Secretary of State Marco Rubio openly proposed at February 2025 Riyadh talks that the United States could "partner with the Russians, geopolitically, on issues of common interest." Keith Kellogg, Special Envoy for Ukraine, stated the goal bluntly at Munich Security Conference. "What we're going to do is try to break this alliance," he said, referring to Russia's partnerships with China, Iran, and North Korea.
This is the Reverse Nixon strategy. Where Richard Nixon exploited the Sino-Soviet split to woo China from Moscow in 1972, Trump now seeks to pry Russia from Beijing. The intellectual godfather was Henry Kissinger, who personally advised Trump during his first term to improve relations with Russia to isolate China, essentially flipping his own famous triangular diplomacy.
The entire enterprise rests on fantasy.
The Reverse Nixon strategy has been gestating in Trump world since 2016. Michael Flynn was the earliest advocate. Before taking office, he communicated with Russian Ambassador Sergey Kislyak about sanctions. His deputy K.T. McFarland wrote that "Russia is key that unlocks door." Flynn's forced resignation after twenty-four days and the Mueller investigation killed the first term effort.
MAGA strategist Steve Bannon described the overture toward Russia in civilizational terms, viewing it as a necessary realignment to balance against China. "To me, the economic war with China is everything," he declared in a 2017 interview with The American Prospect. Bannon has long argued that Russia and the United States share what he calls "Judeo-Christian" civilizational roots and should unite against the strategic threat of China—which he views as a godless, authoritarian hegemon in a zero-sum contest for global dominance.
For all the rhetoric about improving Russian relations, Trump's first term delivered punitive actions that dramatically escalated tensions. His administration abandoned the Open Skies Treaty and the INF Treaty, dismantling critical arms control infrastructure. He supplied deadly weaponry to Ukraine, including anti-tank weapons. His administration assaulted Russian military personnel in Syria.

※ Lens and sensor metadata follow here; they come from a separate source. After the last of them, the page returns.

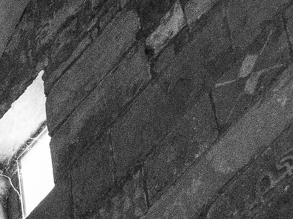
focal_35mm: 230
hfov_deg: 8.4
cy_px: 178
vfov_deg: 6.4
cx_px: -132
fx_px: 1946
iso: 12500
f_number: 2.7
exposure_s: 1/500
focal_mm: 22.7
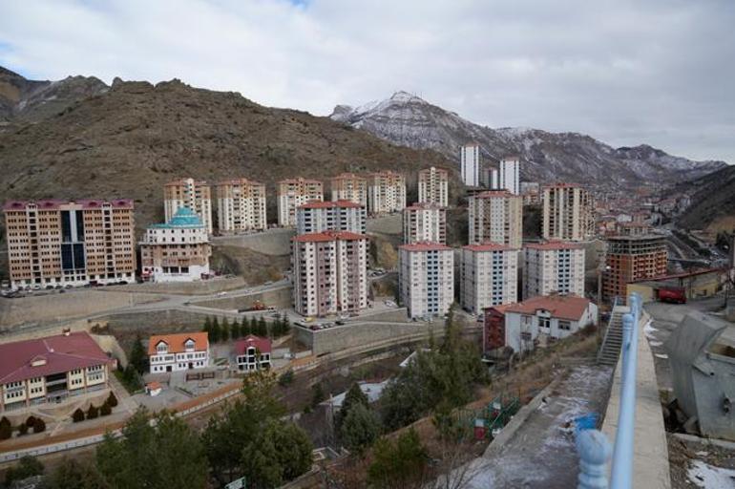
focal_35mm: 24
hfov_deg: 73.8
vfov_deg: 53.1
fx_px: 490
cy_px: 244
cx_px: 368
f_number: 5.6
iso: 100
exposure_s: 1/320
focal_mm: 24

Most significantly, Trump endorsed the Countering America's Adversaries Through Sanctions Act, the harshest penalties enacted against Russia. These were not the actions of someone pursuing genuine diplomatic normalization. They were the actions of someone maintaining U.S. primacy while dangling the possibility of partnership to extract geopolitical concessions.

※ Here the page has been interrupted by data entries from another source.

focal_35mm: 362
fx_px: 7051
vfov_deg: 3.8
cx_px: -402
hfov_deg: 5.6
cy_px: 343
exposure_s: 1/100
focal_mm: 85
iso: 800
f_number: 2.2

Trump's second term made the strategy explicit. Marco Rubio has called China "the single greatest challenge this nation has ever faced" and argued the Ukraine war should end because it benefits China. The East Asian behemoth is not the only target of DC. The Soufan Center noted in March 2025 that if relations improve, "Trump officials will look to their Russian counterparts for help in re-imposing strict limitations on Iran's nuclear program." Bloomberg reported in March 2025 that Russia agreed to assist Washington in communicating with Iran on various issues, including its nuclear program and support for regional proxy groups. Trump had relayed that interest directly to Putin during a February phone call, and top administration officials followed up at talks in Riyadh days later.